Se o desejo da mãe é o falo, a criança quer ser o falo para satisfazê-lo. Lacan (loc. cit., p.693)





O outro aspecto da brincadeira diz respeito aos passos da criança. Pelo que me recordo, quando a mãe queria que a criança se aproximasse mais rápido, ela ordenava que a mesma se aproximasse com passos de elefante. Sabemos que elefantes são animais gigantes, mas a despeito de seu tamanho, sem dúvida, ele não é o animal mais rápido. Mas o que fica claro aqui é o desejo do falo. A criança desejada é concomitantemente relacionada ao elefante, este animal gigante e sua tromba, que evoca na mãe a inveja do pênis. Inveja essa que em última instância, cede lugar ao desejo de ter um filho. E, não satisfeita, tentará possuí-lo.
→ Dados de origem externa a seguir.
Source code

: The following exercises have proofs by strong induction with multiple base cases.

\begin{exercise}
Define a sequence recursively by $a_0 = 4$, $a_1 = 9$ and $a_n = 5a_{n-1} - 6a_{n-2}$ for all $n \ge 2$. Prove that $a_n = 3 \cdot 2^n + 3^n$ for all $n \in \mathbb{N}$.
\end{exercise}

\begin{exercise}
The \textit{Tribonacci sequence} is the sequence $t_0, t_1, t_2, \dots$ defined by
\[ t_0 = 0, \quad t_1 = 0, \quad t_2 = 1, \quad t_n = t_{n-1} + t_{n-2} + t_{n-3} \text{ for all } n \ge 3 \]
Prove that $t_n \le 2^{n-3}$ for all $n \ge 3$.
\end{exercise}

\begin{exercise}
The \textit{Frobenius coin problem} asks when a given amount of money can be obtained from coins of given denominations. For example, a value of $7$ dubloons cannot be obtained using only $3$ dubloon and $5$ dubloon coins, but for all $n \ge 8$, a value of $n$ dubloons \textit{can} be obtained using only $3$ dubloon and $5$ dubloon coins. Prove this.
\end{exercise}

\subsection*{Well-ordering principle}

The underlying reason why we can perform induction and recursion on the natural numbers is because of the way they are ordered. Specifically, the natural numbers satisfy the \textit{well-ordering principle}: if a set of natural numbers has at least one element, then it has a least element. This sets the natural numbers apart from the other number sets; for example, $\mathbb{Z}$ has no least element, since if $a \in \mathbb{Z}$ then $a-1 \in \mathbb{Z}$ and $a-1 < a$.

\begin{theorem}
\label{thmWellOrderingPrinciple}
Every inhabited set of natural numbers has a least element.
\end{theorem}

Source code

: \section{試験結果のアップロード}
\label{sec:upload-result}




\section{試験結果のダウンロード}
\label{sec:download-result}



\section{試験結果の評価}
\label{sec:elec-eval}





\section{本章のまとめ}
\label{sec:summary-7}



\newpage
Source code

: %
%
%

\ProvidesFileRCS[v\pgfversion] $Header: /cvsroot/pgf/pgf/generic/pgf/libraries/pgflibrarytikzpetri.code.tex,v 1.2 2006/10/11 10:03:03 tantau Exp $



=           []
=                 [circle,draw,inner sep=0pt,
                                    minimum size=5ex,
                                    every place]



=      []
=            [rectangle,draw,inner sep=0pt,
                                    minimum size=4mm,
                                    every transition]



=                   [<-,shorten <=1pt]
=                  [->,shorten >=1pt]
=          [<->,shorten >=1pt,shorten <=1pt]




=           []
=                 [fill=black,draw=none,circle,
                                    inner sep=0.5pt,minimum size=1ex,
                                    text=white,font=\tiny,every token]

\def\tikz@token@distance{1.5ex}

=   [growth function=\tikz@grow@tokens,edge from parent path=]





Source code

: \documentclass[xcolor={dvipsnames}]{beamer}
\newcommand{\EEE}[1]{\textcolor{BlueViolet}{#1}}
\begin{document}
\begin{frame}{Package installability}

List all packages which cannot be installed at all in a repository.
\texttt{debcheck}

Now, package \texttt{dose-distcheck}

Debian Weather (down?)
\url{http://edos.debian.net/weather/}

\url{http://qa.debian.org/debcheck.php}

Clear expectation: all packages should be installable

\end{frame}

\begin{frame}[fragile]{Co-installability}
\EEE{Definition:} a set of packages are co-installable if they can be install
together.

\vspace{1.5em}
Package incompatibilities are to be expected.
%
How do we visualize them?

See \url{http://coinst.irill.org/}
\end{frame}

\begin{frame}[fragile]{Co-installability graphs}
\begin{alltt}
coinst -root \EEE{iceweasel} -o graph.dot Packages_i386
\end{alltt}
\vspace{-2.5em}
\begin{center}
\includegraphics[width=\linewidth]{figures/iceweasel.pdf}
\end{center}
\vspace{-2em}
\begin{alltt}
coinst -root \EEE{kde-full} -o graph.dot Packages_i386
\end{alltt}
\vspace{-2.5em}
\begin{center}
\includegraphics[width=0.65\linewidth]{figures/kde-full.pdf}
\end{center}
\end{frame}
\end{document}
A vontade de gozar com um pênis no coito metaboliza-se, nessa terceira saída, na vontade de gerar um filho. O deslocamento dos investimentos erógenos do clitóris para a vagina traduz-se pela passagem da vontade de acolher no corpo o órgão peniano para a vontade de ser mãe. Nasio (1997, p.21).



Fica então representada nesta brincadeira, aparentemente ingênua, todo um processo que invariavelmente passa despercebido, mas que reflete uma situação encontrada na mais tenra idade e que depois é novamente processado como que tentando encontrar um escape para nossas emoções reprimidas.